BANGALORE, India — Kishore Biyani wants to be thought of as frugal.
Biyani, 47, head of India’s largest retail empire Future Group, has a motto for these recession-hit times. Employees across hundreds of Big Bazaar and Food Bazaar stores, the Indian equivalent of Wal-Mart, have adopted his pledge, “Garv se kaho, hum kanjoos hain” (Say with pride, we are stingy).
It is a motto signifying a back-to-the-basics strategy, said Biyani, who wants his $1.5-billion group to be the retailer of choice in cost-conscious India. A culture of frugality and corporate thrift can help trim costs. These savings can be passed on to stretched customers, Biyani tells his staff.
Fittingly, all visitors to Biyani’s fifth-floor offices at Mumbai’s Crossroads Mall are offered glass tumblers only half-filled with tea. Company executives, Biyani included, fly coach class. Nobody is allowed to wear a jacket or tie to work. “In India, a jacket and tie are just corporate hypocrisy,” said the bespectacled, grey-haired Biyani, who is dressed in shirt and trousers, attire well suited to muggy Mumbai.
Biyani’s Big Bazaar hypermarkets, often likened to Wal-Mart stores, are clean, well-lit and air-conditioned. But the similarity ends there. Inside the crowded store in Mumbai’s Phoenix Mills, not far from Biyani’s offices, the aisles are too narrow and cluttered for shopping carts to pass through. Bollywood film music blasts over the sound system, interrupted by the blare of in-store announcements.
In carefully-conceived disarray, rice and sugar in huge, open silos spill over to the floor. A few onions in the piled up crates are near-rotten and clumps of soil stick to some of the potatoes. In an overflowing bin nearby, kitchen ladles are minus their wrapping. A “chakki," a grinding mill, in the corner serves shoppers who can feel, smell and choose their grain to be freshly ground.
For the price-sensitive and selective Indian consumer, the chaos evokes the hurly-burly typical of Indian markets where shoppers haggle over the price of tomatoes and the quality of rice.
The dirt suggests to shoppers that the produce is farm-fresh, the rotten onions are deliberately placed so shoppers can feel they are choosing the best, and the ladles are presented in a way that customers feel encouraged to touch and buy.
All of this is designed to lure “conscious consumers” said Biyani, who added that a majority of Indians are not “conspicuous consumers” anyway. In 2008, about 250 million shoppers passed through Biyani’s stores.
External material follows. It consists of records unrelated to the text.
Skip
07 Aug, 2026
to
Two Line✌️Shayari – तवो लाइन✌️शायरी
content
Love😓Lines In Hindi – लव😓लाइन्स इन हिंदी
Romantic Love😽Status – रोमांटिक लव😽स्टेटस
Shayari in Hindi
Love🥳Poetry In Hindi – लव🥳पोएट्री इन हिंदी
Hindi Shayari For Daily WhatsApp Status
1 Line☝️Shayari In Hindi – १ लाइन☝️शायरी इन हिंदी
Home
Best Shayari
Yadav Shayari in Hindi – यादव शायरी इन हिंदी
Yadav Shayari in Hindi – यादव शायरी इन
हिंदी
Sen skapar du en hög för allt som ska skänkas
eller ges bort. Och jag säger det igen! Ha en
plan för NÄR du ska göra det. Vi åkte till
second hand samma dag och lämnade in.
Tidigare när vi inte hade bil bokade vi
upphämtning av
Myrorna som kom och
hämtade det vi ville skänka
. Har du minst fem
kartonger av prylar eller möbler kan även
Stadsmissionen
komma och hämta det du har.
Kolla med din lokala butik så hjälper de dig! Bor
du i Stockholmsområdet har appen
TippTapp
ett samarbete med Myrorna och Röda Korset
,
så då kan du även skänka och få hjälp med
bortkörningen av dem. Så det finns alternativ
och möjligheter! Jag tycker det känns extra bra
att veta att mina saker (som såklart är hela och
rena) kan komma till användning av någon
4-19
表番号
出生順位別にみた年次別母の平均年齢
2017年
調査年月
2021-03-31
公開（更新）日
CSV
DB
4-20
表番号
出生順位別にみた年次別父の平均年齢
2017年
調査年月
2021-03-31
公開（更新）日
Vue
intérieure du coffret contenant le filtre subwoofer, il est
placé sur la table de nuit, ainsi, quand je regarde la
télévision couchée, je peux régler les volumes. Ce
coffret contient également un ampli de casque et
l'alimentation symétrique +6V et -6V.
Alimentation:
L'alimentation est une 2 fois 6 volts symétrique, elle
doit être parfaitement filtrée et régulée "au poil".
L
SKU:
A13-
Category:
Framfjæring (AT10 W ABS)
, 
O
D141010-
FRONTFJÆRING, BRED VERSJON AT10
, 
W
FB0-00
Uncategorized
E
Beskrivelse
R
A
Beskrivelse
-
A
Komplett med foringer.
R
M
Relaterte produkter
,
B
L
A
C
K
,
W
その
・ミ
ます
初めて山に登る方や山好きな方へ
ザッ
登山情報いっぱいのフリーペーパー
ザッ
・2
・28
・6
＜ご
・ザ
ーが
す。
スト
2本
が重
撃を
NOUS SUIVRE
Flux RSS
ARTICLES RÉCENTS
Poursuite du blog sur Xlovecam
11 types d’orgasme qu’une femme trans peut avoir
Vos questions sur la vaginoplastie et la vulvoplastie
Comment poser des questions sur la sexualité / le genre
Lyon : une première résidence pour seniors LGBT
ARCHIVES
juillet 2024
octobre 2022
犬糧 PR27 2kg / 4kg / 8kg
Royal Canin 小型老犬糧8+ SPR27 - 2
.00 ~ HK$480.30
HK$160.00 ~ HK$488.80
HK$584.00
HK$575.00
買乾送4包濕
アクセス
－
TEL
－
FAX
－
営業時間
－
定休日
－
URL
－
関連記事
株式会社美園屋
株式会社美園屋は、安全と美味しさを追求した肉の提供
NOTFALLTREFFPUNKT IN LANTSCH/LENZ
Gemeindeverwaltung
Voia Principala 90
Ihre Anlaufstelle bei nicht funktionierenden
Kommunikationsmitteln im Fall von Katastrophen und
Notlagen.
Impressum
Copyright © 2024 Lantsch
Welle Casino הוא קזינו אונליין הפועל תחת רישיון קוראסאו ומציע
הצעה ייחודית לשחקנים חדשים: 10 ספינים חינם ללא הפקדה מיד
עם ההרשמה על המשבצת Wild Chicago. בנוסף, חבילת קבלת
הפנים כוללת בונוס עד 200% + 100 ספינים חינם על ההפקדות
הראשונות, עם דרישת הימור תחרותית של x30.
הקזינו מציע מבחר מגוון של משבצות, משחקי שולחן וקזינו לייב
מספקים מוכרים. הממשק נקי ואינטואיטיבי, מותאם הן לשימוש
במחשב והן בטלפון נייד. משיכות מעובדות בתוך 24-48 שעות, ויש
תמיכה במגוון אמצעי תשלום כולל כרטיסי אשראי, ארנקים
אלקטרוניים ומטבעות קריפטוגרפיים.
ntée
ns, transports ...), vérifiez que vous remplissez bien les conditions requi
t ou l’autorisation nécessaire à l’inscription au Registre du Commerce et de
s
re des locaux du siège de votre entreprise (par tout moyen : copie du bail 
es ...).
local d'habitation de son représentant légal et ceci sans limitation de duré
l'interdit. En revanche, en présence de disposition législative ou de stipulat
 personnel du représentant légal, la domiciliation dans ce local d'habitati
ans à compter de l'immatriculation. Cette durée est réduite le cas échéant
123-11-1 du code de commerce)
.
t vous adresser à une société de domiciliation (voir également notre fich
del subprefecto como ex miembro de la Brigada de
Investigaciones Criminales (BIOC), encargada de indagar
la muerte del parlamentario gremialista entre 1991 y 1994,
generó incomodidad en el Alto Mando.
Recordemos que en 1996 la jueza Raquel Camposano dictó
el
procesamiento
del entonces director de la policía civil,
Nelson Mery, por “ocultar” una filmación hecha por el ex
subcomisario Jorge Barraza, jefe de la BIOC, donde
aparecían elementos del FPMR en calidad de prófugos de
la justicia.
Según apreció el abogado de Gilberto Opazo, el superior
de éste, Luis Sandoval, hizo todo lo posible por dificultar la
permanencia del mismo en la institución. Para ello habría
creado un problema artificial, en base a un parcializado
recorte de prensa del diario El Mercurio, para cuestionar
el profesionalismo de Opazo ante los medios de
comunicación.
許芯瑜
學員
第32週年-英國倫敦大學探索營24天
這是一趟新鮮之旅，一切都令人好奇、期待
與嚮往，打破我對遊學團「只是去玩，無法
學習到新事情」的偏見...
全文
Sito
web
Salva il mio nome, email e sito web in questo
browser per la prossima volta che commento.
India’s $350 billion retail industry is dominated by neighborhood grocery stores and open air vegetable markets. But organized retail is growing at a blazing rate, even as multinational retailers like Wal-Mart Stores, Tesco and Carrefour are eyeing the market.
Whatever the potential foreign competition, Biyani can teach a lesson or two on enticing the careful shopper.
With his oath of "kanjoosi” (thrift) he has shrunk the size of his headquarters in employee numbers and space. In the suburbs, 630 people are now squeezed into an office that once held 400. Employees signing off on an expense or travel voucher have to first tick off on the question, “Was the expenditure worth it?”
At stores too, staff is becoming sensitized to cost efficiency. The Phoenix Mills store manager Rahil Ajani said he is saving on energy costs by turning up the air conditioning a couple of degrees. Since he took the pledge of kanjoosi, Ajani has cut monthly water bills to nearly half, optimized the re-use of packaging material and doubled revenues from selling scrap. No saving is too small, said Ajani, who re-uses office envelopes a dozen times.
Sales numbers are holding despite the economic downturn, said Biyani, whose group also runs a bowling chain and restaurants. Business has been good across all categories except furniture and cell phones. “Raw material, real estate, people and inputs costs have all fallen so we cannot hope for a better scenario than this,” he said. Back in his office, Biyani said his focus is on maintaining demand.
At the far end, the office wall is lined with framed photographs of Biyani’s icons. Charlie Chaplin, Albert Einstein and Sam Walton share space with Mother Teresa and Indian entrepreneurs Dhirubhai Ambani of Reliance and Narayana Murthy of the outsourcing firm Infosys. The last of the frames holds a mirror.